*** Opening GIVEN RECORDS ***
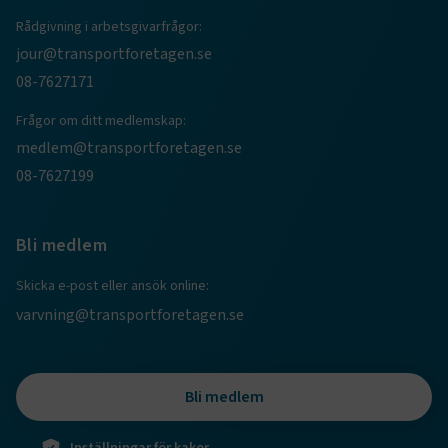
Rådgivning i arbetsgivarfrågor:
jour@transportforetagen.se
08-7627171
.EPiForm_BID
www.transportforetagen.se
2
Frågor om ditt medlemskap:
månader
4 veckor
medlem@transportforetagen.se
08-7627199
Bli medlem
Skicka e-post eller ansök online:
varvning@transportforetagen.se
Bli medlem
TF-XSRF-TOKEN
www.transportforetagen.se
Session
Inställningar för kakor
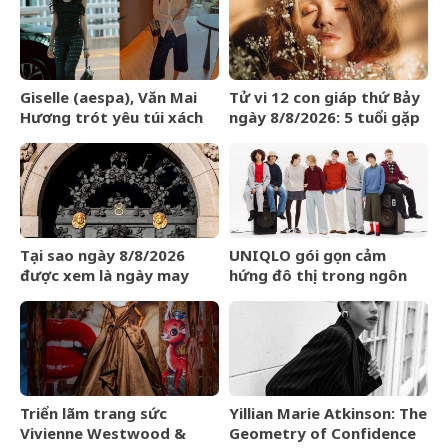
Giselle (aespa), Văn Mai
Tử vi 12 con giáp thứ Bảy
Hương trót yêu túi xách
ngày 8/8/2026: 5 tuổi gặp
LOEWE Amazona 180
may mắn
Tại sao ngày 8/8/2026
UNIQLO gói gọn cảm
được xem là ngày may
hứng đô thị trong ngôn
mắn?
ngữ thời trang của bộ sưu
tập Thu Đông 2026
Triển lãm trang sức
Yillian Marie Atkinson: The
Vivienne Westwood &
Geometry of Confidence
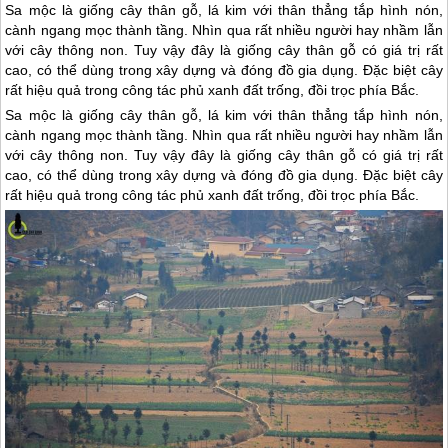
Sa mộc là giống cây thân gỗ, lá kim với thân thẳng tắp hình nón,
cành ngang mọc thành tầng. Nhìn qua rất nhiều người hay nhầm lẫn
với cây thông non. Tuy vậy đây là giống cây thân gỗ có giá trị rất
cao, có thể dùng trong xây dựng và đóng đồ gia dụng. Đặc biệt cây
rất hiệu quả trong công tác phủ xanh đất trống, đồi trọc phía Bắc.
Sa mộc là giống cây thân gỗ, lá kim với thân thẳng tắp hình nón,
cành ngang mọc thành tầng. Nhìn qua rất nhiều người hay nhầm lẫn
với cây thông non. Tuy vậy đây là giống cây thân gỗ có giá trị rất
cao, có thể dùng trong xây dựng và đóng đồ gia dụng. Đặc biệt cây
rất hiệu quả trong công tác phủ xanh đất trống, đồi trọc phía Bắc.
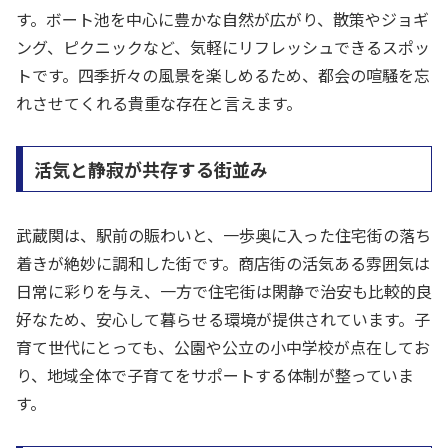
す。ボート池を中心に豊かな自然が広がり、散策やジョギ
ング、ピクニックなど、気軽にリフレッシュできるスポッ
トです。四季折々の風景を楽しめるため、都会の喧騒を忘
れさせてくれる貴重な存在と言えます。
活気と静寂が共存する街並み
武蔵関は、駅前の賑わいと、一歩奥に入った住宅街の落ち
着きが絶妙に調和した街です。商店街の活気ある雰囲気は
日常に彩りを与え、一方で住宅街は閑静で治安も比較的良
好なため、安心して暮らせる環境が提供されています。子
育て世代にとっても、公園や公立の小中学校が点在してお
り、地域全体で子育てをサポートする体制が整っていま
す。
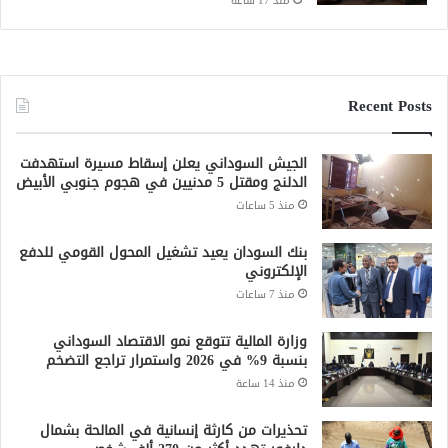
منذ 17 ساعة
Recent Posts
الجيش السوداني يعلن إسقاط مسيرة استهدفت
الدلنج ومقتل 5 مدنيين في هجوم جنوبي الأبيض
منذ 5 ساعات
بنك السودان يعيد تشغيل المحول القومي للدفع
الإلكتروني
منذ 7 ساعات
وزارة المالية تتوقع نمو الاقتصاد السوداني
بنسبة 9% في 2026 واستمرار تراجع التضخم
منذ 14 ساعة
تحذيرات من كارثة إنسانية في المالحة بشمال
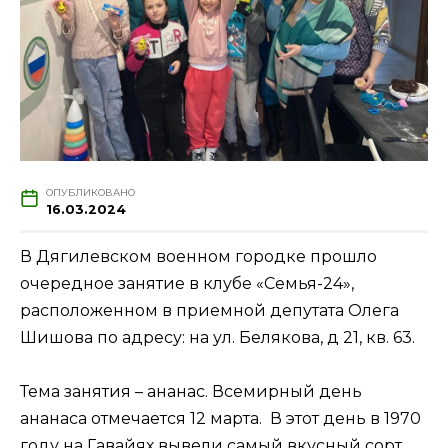
ОПУБЛИКОВАНО
16.03.2024
В Дягилевском военном городке прошло
очередное занятие в клубе «Семья-24»,
расположенном в приемной депутата Олега
Шишова по адресу: на ул. Белякова, д 21, кв. 63.
Тема занятия – ананас. Всемирный день
ананаса отмечается 12 марта. В этот день в 1970
году на Гавайях вывели самый вкусный сорт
*** Closing GIVEN RECORDS ***
Among the lines above, return those that contain the string "ngày".

ngày 8/8/2026: 5 tuổi gặp
Tại sao ngày 8/8/2026
được xem là ngày may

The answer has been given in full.